Em 2006, Olivier Blanchard, actual director do FMI, esteve em Portugal e apresentou como "receita" para aumentar a competitividade da economia a redução de 20% nos salários nominais dos trabalhadores portugueses. Desde esse ano, personalidades como Silva Lopes e Vítor Bento, com acesso privilegiado aos media, têm defendido uma "receita" semelhante que, apesar de não ter qualquer novidade, tem sempre grande repercussão mediática. Todos eles manifestam uma ignorância deliberada sobre os níveis salariais em Portugal. O INE acabou de publicar as Estatísticas do Emprego referentes ao 1º Trimestre de 2009. E anexas a essas estatísticas foram também divulgadas as estruturas salariais dos trabalhadores portugueses por conta de outrem (TCOs) referentes ao 1º Trimestre de 2009. Elas mostram que o modelo de económico português baseado em baixos salários persiste, não tendo registado qualquer alteração significativa nos últimos anos, e que a "teoria" da redução de salários para enfrentar a crise, para além de ser socialmente inaceitável e moralmente injusta, só agravaria ainda mais a grave crise que o País enfrenta.
Assim, segundo o INE (Quadro I), no 1º Trimestre de 2009, 1.577.100 trabalhadores por conta de outrem, ou seja, 40,6% do total de trabalhadores tinham um salário liquido inferior a 600 euros por mês. Apenas 483,1 mil, ou seja, 12,4% do total, recebiam um salário líquido mensal superior a 1.200 euros por mês. Os que recebiam mais de 1.800 euros por mês eram apenas 3,8% do total.
Em Portugal continua-se a verificar desigualdades salariais grandes entre as diferentes regiões do País (Quadro II). No 1º Trimestre de 2009, segundo o INE; a percentagem de trabalhadores por conta de outrem a receber um salário mensal liquido inferior a 600 euros era de 49,7% na Região Norte; de 45% na Região Centro; de apenas 25% na Região de Lisboa; de 42,7% na Região do Alentejo; de 33,5% na Região do Algarve; de 55,3% na Região Autónoma dos Açores; e de 44,4% na Região Autónoma da Madeira.
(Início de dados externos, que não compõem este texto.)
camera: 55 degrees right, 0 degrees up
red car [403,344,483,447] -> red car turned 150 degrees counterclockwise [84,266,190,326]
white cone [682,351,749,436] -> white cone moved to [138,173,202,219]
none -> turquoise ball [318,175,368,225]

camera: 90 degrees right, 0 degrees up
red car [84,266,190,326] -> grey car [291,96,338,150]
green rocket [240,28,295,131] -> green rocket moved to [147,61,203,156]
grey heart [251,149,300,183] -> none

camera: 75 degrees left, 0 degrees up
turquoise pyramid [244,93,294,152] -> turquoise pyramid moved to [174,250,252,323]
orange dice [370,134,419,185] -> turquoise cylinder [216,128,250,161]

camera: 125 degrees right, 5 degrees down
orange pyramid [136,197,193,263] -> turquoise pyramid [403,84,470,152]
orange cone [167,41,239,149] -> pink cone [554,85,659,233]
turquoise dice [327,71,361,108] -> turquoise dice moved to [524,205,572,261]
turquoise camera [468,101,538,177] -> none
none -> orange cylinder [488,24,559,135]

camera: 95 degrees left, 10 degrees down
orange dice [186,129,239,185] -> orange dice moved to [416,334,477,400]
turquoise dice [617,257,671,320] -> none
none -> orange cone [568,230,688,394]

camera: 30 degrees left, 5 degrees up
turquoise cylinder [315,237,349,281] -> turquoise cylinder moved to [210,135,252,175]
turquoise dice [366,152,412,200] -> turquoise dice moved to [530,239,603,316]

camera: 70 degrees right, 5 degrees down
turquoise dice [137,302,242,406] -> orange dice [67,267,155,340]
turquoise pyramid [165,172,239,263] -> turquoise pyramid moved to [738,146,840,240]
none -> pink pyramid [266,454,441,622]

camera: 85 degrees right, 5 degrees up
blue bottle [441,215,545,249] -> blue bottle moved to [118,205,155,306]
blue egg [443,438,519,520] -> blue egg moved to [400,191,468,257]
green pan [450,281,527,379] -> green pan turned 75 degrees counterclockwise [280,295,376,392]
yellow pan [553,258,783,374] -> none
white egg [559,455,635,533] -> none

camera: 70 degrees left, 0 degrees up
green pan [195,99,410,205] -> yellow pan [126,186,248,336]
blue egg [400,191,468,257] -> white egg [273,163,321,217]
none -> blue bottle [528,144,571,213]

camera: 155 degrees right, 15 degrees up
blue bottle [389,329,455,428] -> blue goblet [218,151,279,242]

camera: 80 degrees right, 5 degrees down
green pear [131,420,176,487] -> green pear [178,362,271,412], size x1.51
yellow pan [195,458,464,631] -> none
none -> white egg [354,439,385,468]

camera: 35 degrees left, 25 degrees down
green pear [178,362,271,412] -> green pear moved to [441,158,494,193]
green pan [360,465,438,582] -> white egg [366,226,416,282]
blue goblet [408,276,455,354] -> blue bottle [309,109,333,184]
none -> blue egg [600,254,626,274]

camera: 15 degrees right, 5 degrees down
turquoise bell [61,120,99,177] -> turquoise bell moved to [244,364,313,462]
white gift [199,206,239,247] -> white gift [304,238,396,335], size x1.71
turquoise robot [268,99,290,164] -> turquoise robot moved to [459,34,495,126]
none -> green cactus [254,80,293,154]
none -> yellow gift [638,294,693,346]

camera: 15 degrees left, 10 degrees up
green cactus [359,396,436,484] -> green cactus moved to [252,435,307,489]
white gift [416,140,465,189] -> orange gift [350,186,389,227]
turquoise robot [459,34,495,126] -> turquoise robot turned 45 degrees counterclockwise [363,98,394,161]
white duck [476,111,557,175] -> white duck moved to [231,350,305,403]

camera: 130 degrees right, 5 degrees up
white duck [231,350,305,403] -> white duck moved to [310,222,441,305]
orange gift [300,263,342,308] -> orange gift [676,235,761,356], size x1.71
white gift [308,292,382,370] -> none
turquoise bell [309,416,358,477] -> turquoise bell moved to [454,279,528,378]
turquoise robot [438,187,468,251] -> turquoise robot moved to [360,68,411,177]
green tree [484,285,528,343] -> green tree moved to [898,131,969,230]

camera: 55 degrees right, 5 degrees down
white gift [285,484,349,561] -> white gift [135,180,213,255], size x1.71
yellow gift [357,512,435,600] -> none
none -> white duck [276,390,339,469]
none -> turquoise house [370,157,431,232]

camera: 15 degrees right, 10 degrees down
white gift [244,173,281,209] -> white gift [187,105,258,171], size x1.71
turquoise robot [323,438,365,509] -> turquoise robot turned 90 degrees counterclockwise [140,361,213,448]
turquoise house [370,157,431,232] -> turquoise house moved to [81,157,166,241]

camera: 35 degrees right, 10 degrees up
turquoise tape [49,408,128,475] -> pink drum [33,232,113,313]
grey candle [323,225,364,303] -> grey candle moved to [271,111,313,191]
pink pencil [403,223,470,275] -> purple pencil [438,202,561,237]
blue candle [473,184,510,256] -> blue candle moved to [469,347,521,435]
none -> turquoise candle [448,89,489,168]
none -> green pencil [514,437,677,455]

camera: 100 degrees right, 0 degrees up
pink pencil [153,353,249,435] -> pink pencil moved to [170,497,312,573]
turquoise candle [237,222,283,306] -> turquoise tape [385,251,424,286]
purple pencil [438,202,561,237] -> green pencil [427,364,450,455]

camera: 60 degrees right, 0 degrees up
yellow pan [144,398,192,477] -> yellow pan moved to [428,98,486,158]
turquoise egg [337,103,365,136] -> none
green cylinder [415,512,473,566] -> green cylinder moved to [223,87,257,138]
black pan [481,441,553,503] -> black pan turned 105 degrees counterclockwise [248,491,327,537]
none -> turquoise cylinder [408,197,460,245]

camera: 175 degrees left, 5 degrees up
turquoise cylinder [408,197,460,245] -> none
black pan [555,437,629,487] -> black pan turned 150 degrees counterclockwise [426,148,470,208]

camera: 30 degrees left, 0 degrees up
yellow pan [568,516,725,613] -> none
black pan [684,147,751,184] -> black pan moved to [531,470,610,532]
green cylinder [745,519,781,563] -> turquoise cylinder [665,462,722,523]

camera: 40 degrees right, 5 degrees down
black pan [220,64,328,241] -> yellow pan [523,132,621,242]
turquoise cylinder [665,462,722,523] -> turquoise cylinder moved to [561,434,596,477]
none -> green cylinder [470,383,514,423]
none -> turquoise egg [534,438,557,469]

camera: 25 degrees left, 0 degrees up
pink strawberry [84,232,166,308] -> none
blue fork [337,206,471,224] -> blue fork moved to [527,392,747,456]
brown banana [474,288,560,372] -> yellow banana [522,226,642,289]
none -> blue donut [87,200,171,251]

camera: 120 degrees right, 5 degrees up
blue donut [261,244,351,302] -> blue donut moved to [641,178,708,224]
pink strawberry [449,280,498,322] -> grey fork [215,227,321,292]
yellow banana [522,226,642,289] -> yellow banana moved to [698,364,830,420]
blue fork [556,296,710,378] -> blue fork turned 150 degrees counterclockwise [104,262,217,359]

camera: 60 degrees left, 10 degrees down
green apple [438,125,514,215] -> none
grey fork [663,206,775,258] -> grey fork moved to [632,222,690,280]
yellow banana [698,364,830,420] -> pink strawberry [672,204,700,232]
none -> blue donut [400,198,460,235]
Se a análise for feita tomando como base a percentagem de trabalhadores que tem um salário líquido mensal superior a 1.200 euros, a percentagem é de 12,4% a nível do País; de 9,9% na Região Norte; de 6,7% na Região Centro; de 21% na Região de Lisboa; de 9,7% na Região do Alentejo; de 10,6% na Região do Algarve; de 10,7% na Região Autónoma dos Açores; e de 9,5% na Região Autónoma da Madeira. Portanto, as disparidades salariais entre as várias regiões do País continuam a ser grandes.
Em Portugal também continua-se a verificar grandes desigualdades salariais entre os diferentes sectores da economia (Quadro III). No 1º Trimestre de 2009, segundo também o INE, a percentagem de trabalhadores por conta de outrem a receber um salário mensal líquido inferior a 600 euros era de 63,5% na Agricultura e Pescas; de 46,1% na Indústria, Construção, Energia e Água; e de 37,2% no sector de Serviços. Se a análise for feita tomando como base a percentagem de trabalhadores que tem um salário líquido mensal superior a 1.200 euros, a percentagem era de 1,1% na Agricultura e Pescas; de 6,3% na Indústria, Construção, Energia e Água; e de 15,8% no sector de Serviços. Portanto, as disparidades salariais entre os vários sectores da economia continuam a ser grandes em Portugal.
É num País em que uma parte significativa dos trabalhadores continua a auferir salários extremamente baixos — cerca de 41% recebe mesmo um salário liquido inferior a 600 euros por mês —, e em que se verificam grandes desigualdades salariais entre as diferentes regiões e entre os diferentes sectores que alguns, aproveitando-se da crise, vêm de novo defender o congelamento ou mesmo a redução dos salários com a justificação de que isso é necessário para enfrentar a crise actual. Numa crise, como é esta, em que a quebra na procura constitui a causa principal, a redução dos salários só a agravaria, na medida que determinaria uma maior quebra na procura e a subida acentuada dos incumprimentos nos pagamentos. Foi isso precisamente o que veio dizer o próprio governador do Banco de Portugal (Lusa, 27/05/2009), que é uma personalidade que não se tem caracterizado por defender os trabalhadores; muito pelo contrário. É evidente que a defesa da redução dos salários aproveitando a crise visa manter um modelo económico baseado em salários ainda mais baixos, que a experiência já mostrou o total fracasso, e garantir os lucros das grandes empresas.